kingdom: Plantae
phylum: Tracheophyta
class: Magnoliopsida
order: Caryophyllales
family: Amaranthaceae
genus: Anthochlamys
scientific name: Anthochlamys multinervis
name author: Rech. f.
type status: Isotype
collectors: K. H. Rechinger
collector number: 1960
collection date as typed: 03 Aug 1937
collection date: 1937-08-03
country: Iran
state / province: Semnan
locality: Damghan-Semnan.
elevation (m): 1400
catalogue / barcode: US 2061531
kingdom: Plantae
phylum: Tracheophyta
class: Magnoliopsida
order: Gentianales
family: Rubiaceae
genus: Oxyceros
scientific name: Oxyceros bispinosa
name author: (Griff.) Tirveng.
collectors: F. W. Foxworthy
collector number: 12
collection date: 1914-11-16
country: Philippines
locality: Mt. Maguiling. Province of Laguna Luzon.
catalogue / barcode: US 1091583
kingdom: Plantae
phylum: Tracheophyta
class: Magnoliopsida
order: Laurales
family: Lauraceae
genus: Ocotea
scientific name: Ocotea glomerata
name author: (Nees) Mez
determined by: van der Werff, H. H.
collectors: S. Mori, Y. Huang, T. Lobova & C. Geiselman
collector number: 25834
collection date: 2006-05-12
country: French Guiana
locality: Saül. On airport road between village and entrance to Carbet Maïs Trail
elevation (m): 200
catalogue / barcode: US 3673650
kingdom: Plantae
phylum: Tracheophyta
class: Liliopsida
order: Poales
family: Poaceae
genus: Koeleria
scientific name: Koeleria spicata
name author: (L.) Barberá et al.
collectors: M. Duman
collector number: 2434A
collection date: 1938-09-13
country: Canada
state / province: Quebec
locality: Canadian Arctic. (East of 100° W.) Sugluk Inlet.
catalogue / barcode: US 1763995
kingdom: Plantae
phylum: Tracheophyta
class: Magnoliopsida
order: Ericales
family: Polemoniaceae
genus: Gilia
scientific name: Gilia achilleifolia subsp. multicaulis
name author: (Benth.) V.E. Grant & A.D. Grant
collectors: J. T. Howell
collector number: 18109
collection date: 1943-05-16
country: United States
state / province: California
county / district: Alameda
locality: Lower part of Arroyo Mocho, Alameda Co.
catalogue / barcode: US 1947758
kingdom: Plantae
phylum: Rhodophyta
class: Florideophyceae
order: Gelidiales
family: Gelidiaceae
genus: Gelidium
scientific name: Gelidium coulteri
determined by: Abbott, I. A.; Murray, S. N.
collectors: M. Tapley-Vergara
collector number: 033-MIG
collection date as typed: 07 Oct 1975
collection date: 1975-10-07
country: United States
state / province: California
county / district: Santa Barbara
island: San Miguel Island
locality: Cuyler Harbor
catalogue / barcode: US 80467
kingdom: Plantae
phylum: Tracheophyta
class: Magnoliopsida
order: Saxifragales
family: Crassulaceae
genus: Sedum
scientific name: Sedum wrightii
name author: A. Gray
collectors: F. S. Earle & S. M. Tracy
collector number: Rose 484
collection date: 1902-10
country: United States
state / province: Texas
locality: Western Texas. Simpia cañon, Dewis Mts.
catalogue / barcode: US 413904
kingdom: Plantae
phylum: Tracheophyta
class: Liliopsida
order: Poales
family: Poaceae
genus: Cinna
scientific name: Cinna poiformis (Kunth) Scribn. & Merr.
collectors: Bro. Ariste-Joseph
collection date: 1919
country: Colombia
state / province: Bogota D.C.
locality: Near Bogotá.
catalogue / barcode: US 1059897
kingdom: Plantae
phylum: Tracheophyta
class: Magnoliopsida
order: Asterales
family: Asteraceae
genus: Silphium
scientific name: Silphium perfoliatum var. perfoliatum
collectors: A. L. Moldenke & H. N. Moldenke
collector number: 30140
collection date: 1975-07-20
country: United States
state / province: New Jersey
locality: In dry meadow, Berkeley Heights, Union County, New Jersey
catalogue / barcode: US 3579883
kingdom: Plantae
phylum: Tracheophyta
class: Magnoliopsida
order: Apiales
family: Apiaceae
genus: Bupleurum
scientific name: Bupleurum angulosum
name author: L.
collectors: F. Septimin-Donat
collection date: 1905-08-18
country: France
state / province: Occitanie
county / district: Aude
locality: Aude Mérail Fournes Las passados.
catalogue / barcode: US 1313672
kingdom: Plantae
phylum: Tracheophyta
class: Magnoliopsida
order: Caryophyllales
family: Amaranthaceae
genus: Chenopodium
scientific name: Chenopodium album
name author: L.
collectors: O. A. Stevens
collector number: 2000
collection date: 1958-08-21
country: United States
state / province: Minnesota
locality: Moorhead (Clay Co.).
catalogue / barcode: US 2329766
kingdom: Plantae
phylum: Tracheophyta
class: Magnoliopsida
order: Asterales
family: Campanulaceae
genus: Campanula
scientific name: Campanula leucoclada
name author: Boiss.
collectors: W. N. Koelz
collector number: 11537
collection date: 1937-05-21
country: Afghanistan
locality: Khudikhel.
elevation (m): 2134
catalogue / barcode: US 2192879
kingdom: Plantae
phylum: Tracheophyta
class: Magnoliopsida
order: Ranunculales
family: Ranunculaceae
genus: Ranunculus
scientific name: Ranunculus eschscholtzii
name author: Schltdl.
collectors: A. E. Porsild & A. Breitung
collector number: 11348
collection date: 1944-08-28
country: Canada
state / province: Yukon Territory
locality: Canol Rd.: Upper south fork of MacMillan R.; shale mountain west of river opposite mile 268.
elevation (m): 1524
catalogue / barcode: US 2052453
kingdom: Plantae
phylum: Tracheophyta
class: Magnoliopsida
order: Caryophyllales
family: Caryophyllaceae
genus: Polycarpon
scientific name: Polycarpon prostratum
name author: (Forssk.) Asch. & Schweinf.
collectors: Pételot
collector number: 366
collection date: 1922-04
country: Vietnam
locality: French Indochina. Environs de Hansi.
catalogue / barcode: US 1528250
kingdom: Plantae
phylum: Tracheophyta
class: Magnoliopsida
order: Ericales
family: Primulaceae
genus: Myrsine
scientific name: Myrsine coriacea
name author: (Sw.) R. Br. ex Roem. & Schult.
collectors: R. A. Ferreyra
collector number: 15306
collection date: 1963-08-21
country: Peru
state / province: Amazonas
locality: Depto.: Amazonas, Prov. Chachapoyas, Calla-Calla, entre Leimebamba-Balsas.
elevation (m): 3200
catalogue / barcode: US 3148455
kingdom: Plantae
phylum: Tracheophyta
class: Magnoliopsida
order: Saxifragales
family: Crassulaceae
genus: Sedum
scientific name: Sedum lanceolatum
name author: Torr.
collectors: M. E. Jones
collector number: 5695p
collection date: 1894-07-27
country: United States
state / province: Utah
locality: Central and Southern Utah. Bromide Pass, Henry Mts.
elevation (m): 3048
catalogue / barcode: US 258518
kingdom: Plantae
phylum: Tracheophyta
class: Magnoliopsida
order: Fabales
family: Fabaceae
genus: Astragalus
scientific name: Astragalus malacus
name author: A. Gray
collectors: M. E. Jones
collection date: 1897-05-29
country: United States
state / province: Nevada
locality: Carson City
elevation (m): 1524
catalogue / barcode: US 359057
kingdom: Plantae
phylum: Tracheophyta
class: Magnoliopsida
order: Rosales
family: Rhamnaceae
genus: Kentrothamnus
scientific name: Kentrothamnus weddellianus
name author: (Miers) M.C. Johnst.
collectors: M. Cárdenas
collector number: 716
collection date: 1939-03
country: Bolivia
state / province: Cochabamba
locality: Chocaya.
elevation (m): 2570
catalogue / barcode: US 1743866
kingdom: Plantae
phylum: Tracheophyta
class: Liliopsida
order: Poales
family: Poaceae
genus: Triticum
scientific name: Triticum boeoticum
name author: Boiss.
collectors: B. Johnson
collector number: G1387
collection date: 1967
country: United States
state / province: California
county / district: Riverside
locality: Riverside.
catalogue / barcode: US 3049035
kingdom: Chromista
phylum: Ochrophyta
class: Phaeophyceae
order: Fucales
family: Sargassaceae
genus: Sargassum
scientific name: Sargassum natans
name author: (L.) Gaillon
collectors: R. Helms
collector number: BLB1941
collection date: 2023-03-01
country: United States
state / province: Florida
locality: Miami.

---

▸ **Stated exercise**: Copy the lines of the records verbatim, starting at the line that contains "collection date: 1944-08-28" and ending at the line that contains "collectors: Pételot", both lines included.

▸ **Answer to this problem**:
collection date: 1944-08-28
country: Canada
state / province: Yukon Territory
locality: Canol Rd.: Upper south fork of MacMillan R.; shale mountain west of river opposite mile 268.
elevation (m): 1524
catalogue / barcode: US 2052453
kingdom: Plantae
phylum: Tracheophyta
class: Magnoliopsida
order: Caryophyllales
family: Caryophyllaceae
genus: Polycarpon
scientific name: Polycarpon prostratum
name author: (Forssk.) Asch. & Schweinf.
collectors: Pételot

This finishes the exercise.